Vietnam issues wanted notice for ex-provincial leader in $147mn loss case probe

Trinh Xuan Thanh is former deputy chairman of the administration of An Giang Province and former chairman of PetroVietnam Construction JSC

Trinh Xuan Thanh (L) and Vu Duc Thuan are pictured at a PVC meeting in this file photo.

Vietnam police on Friday issued an international wanted notice for a former leader of a Mekong Delta province, who has disappeared long before a criminal investigation was launched into a massive US$150 million losses incurred by a company he once chaired.

Trinh Xuan Thanh, former deputy chairman of the administration of An Giang Province and former chairman of PetroVietnam Construction JSC (PVC), is the fifth accused in a probe into the massive losses at the company, a subsidiary of state-run oil and gas giant PetroVietnam.

On Friday, the investigative police unit under the Ministry of Public Security said they have arrested four former top officials of PVC and put them in custody on charges of “intentionally violating state regulations on economic management that caused severe consequences.”

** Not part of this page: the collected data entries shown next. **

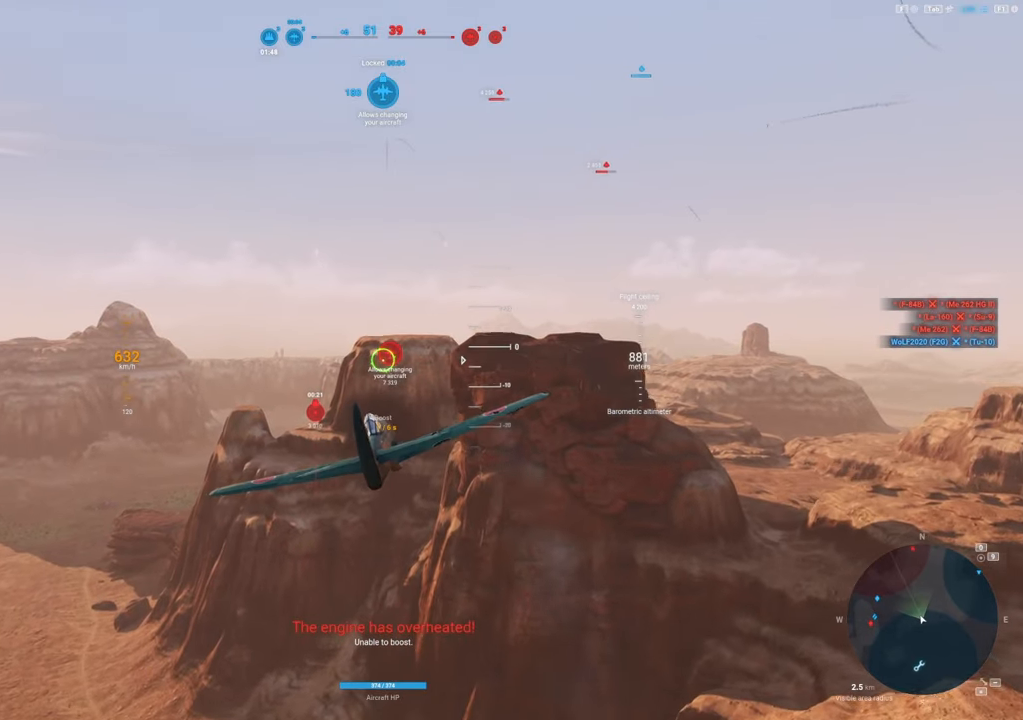
{"keys": [], "mouse": [], "mouse_move": "still", "events": []}
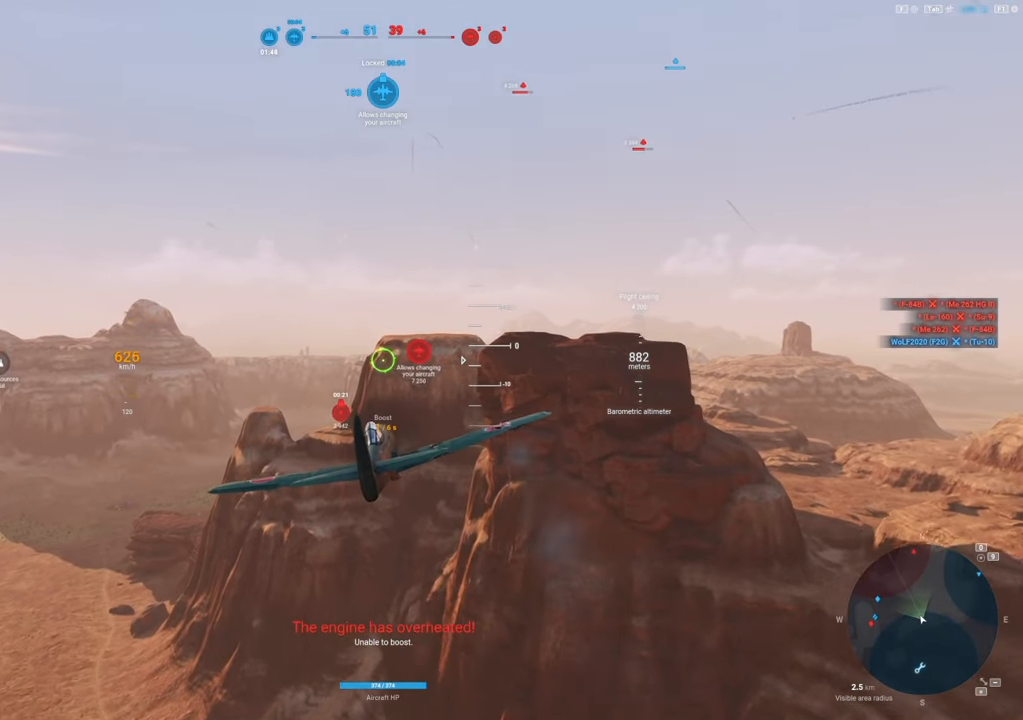
{"keys": [], "mouse": [], "mouse_move": "still", "events": []}
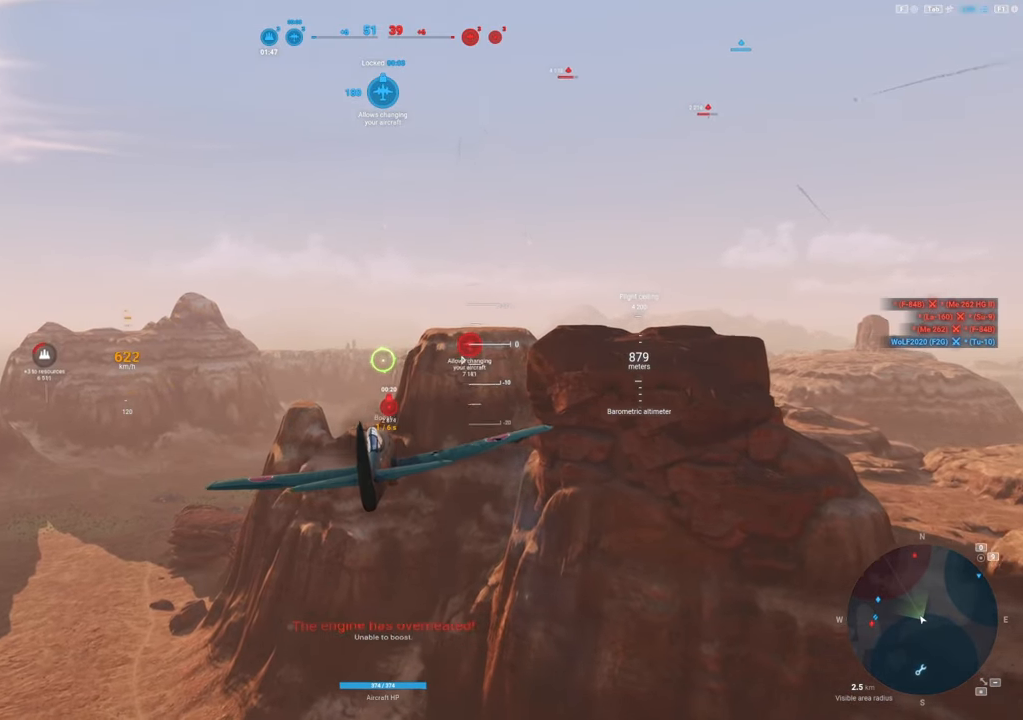
{"keys": ["tab"], "mouse": [], "mouse_move": "still", "events": [[483, "tab", "down"]]}
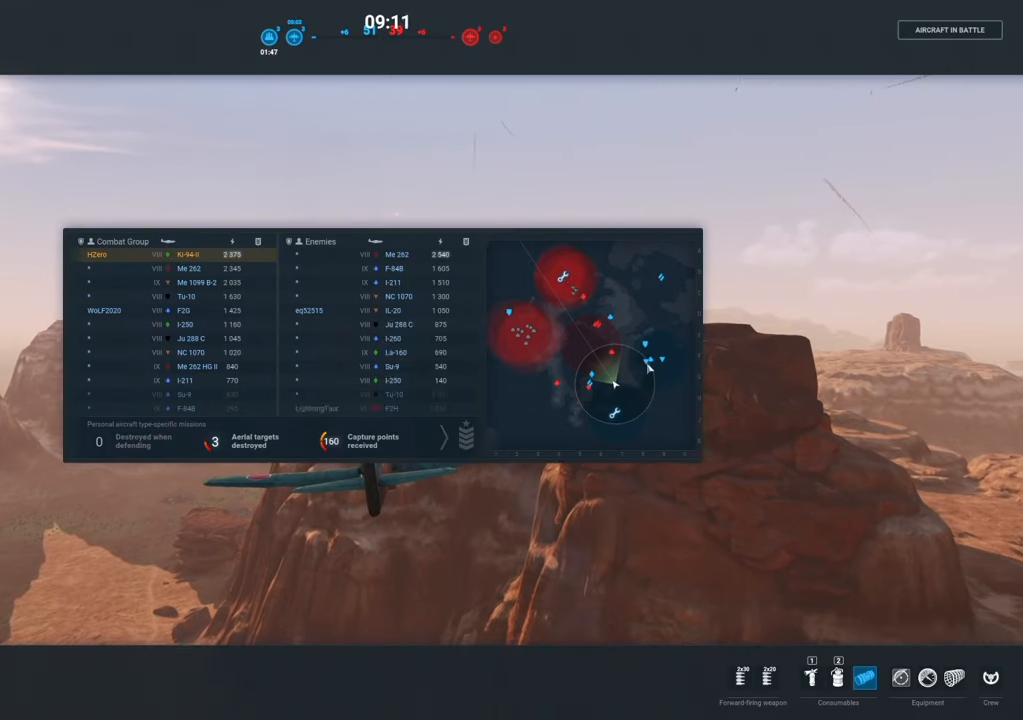
{"keys": ["tab"], "mouse": [], "mouse_move": "still", "events": []}
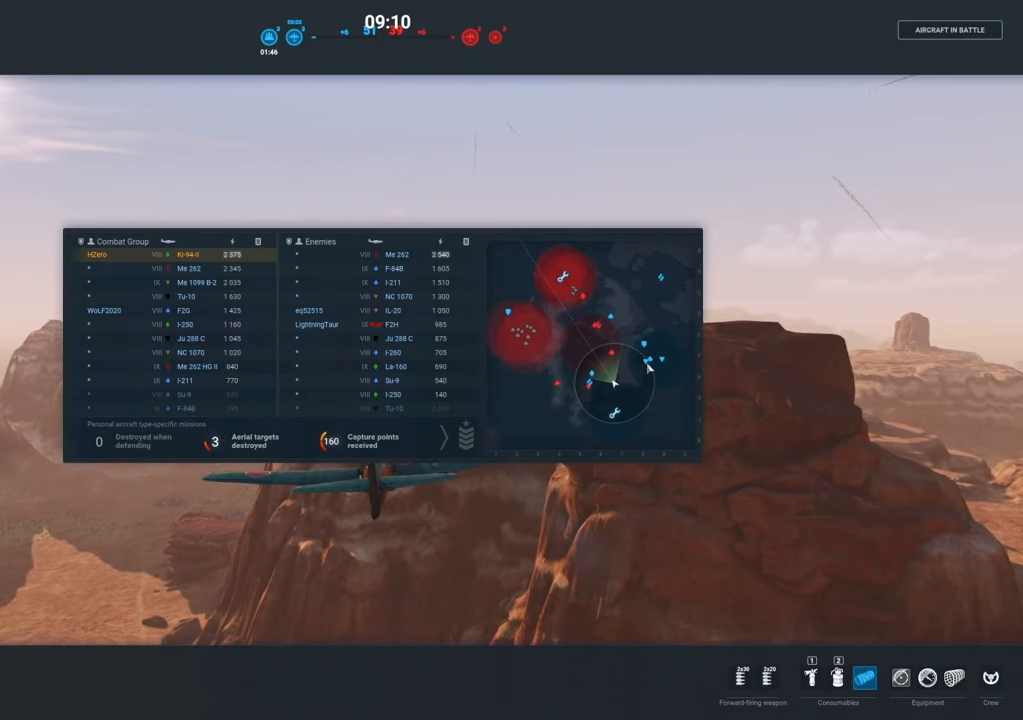
{"keys": ["tab"], "mouse": [], "mouse_move": "still", "events": []}
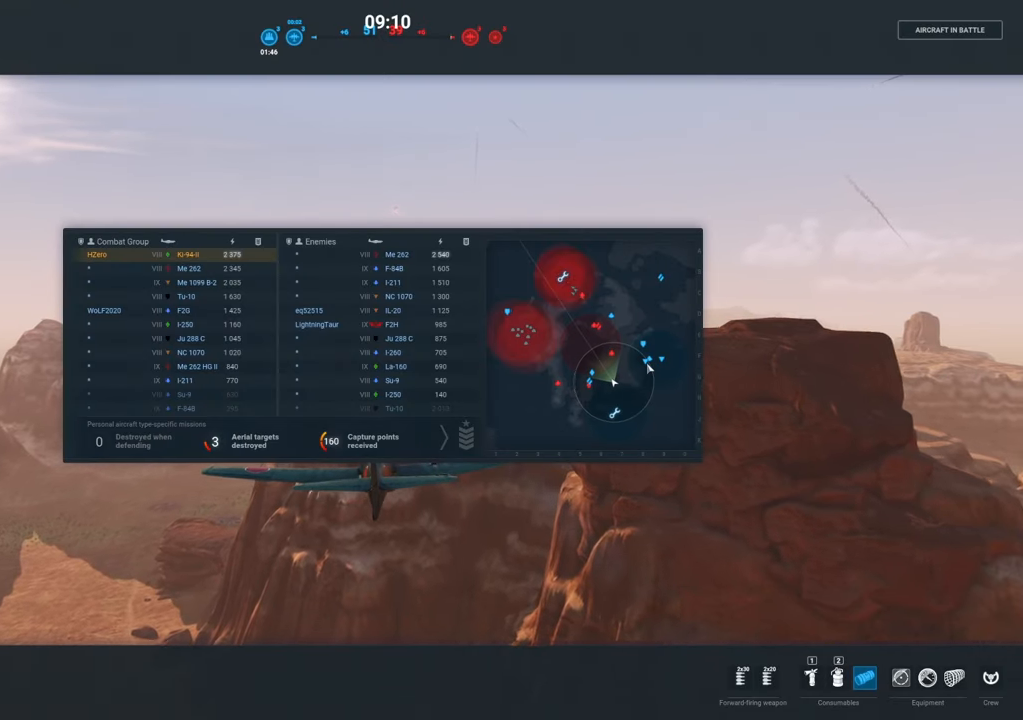
{"keys": ["tab"], "mouse": [], "mouse_move": "still", "events": []}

Police issued the same arrest warrant for Thanh later the same day, but after realizing he had fled, officers decided to release an international wanted notice for him.

The arrested conspirators include Vu Duc Thuan, former general director of PetroVietnam Construction JSC (PVC), two of his deputies Nguyen Manh Tien and Truong Quoc Dung, and the company’s former chief accountant Pham Tien Dat.

Under these people’s leadership, PVC had gone from a successful contractor to a loss-making enterprise, incurring a total loss of VND3.3 trillion (US$147.32 million) on in the 2012-13 period.


Trinh Xuan Thanh

How Thanh and Thuan made losses at PVC

Thuan was appointed general director of PVC in 2009, with Thanh, born in 1966 in Hanoi, elected as the company’s chairman at the same time.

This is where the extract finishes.